Source records
• • •
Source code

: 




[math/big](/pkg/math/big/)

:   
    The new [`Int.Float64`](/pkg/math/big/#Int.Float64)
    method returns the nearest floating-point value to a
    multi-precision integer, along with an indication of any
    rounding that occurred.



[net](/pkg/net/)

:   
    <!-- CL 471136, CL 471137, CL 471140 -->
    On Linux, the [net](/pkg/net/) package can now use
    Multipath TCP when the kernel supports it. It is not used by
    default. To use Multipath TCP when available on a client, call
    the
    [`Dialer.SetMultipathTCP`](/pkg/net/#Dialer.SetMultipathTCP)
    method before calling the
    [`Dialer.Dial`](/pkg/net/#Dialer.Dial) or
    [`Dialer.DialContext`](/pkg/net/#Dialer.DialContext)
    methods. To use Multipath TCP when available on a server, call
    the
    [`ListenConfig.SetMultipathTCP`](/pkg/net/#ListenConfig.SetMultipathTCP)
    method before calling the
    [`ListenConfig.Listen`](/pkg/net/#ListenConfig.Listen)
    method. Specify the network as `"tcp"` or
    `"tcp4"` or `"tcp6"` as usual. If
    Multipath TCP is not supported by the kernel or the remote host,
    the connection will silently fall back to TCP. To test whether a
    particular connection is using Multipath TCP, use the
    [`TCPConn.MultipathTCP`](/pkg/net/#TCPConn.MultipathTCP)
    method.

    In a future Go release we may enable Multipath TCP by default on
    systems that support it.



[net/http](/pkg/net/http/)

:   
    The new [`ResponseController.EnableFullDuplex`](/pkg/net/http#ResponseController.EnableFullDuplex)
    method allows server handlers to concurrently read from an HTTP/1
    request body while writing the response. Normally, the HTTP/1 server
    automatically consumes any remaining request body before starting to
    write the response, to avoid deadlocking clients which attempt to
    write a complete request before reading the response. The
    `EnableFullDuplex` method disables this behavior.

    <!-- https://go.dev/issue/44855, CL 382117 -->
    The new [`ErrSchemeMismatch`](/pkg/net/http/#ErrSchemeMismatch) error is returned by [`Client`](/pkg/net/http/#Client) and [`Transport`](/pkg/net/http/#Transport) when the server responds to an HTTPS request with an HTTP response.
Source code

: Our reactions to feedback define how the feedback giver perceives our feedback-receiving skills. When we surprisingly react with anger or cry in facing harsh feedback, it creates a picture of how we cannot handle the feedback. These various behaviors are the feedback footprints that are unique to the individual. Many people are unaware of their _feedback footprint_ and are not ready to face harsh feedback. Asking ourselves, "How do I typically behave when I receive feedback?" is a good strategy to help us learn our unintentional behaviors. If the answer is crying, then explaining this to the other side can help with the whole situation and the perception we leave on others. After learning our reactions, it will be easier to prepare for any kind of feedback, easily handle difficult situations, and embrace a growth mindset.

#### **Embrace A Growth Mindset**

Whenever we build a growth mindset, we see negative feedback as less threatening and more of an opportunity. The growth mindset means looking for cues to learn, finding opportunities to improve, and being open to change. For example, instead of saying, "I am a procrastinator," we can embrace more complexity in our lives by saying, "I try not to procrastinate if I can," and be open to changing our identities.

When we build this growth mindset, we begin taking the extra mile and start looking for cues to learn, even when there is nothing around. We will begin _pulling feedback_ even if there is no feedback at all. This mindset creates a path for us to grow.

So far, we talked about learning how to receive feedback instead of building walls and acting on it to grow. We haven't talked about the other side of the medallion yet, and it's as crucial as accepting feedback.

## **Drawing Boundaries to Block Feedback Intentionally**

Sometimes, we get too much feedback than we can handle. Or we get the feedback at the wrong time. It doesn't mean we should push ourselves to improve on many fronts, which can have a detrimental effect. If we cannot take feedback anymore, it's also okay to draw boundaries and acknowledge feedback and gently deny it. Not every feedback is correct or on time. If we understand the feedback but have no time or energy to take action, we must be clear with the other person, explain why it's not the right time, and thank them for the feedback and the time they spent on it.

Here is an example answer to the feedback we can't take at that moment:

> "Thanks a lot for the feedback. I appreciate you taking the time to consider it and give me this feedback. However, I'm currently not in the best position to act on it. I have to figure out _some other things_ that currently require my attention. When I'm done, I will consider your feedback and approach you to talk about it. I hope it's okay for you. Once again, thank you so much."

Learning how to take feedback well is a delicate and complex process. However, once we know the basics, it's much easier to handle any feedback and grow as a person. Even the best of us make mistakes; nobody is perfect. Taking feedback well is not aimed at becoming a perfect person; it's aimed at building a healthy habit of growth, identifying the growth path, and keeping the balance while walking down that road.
• • •
Please report how many lines above contain the string "SetMultipathTCP", with case counting, and give only the number.

2